Bei historischen Rundgängen zurück in die Vergangenheit wandeln

Einen ersten Eindruck von der Stadt bekommt man bei der „Führung durch die Altstadt und die Kurgebäude“. Während dieser zweistündigen Tour entlang der prachtvollen Bauten und schönsten Plätze Bad Kissingens lernt man die Grundzüge der Stadtgeschichte vom Mittelalter bis zur Neuzeit kennen. „Wo Kaiser, Fürsten warn zu Kuren, wandeln wir auf deren Spuren“ – so begrüßt Udo Dickhage in der Rolle des illustren Grand Portiers seine Gäste auf einem weiteren Rundgang durch die Stadt.

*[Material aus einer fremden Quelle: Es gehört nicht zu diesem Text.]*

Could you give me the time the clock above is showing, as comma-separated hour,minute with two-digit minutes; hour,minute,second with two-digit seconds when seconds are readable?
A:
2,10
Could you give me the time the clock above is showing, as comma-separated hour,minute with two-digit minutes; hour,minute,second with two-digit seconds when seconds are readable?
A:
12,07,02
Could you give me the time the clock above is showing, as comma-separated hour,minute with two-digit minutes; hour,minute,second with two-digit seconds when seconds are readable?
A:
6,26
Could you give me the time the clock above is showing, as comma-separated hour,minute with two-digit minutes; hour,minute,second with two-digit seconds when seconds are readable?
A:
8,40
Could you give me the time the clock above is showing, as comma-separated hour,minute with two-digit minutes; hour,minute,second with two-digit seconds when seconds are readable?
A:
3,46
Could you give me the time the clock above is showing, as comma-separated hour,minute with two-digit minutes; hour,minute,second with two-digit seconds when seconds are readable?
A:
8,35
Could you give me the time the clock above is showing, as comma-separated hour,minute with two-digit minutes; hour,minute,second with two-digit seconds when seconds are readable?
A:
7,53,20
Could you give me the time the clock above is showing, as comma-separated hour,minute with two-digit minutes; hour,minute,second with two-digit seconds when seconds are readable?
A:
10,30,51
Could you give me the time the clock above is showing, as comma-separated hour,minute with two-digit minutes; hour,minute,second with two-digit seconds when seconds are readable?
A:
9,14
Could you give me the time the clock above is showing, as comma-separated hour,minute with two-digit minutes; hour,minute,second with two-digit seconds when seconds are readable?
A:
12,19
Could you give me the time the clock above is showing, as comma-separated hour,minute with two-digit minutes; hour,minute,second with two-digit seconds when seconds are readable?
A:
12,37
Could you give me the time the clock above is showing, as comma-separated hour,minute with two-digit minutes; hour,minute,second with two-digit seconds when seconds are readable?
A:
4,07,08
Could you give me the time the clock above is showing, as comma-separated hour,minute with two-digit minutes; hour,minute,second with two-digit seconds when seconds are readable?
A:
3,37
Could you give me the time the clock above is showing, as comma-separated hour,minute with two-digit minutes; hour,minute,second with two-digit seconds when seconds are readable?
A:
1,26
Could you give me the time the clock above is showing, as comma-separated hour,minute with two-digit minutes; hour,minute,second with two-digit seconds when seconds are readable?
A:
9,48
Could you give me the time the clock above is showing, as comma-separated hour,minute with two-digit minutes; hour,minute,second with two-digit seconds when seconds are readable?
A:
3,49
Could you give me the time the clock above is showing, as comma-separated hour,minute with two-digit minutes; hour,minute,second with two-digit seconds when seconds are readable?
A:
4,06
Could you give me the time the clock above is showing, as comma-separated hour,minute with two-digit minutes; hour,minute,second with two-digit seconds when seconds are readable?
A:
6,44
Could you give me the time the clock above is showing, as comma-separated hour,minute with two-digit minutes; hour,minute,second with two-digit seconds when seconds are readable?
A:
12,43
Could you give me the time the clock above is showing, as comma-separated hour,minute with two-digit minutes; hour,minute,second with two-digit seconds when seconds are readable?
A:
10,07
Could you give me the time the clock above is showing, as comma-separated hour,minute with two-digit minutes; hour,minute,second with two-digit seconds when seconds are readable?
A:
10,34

Dabei plaudert er besonders gern aus dem Nähkästchen der blaublütigen Stargäste von einst: Kaiser, Könige und Fürsten gaben sich Jahr für Jahr ein hochrangiges Stelldichein. 90 Minuten lang entführt der Grand Portier die Teilnehmer bei Anekdoten über das adelige Wirken und Vergnügen in Bad Kissingen in die Vergangenheit der Stadt. Anlässlich der Bewerbung für das Welterbe arbeitet das Staatsbad Bad Kissingen aktuell eine UNESCO-Welterbe-Stadtführung aus, die sich vor allem der Geschichte der Stadt als Kurbad widmen wird.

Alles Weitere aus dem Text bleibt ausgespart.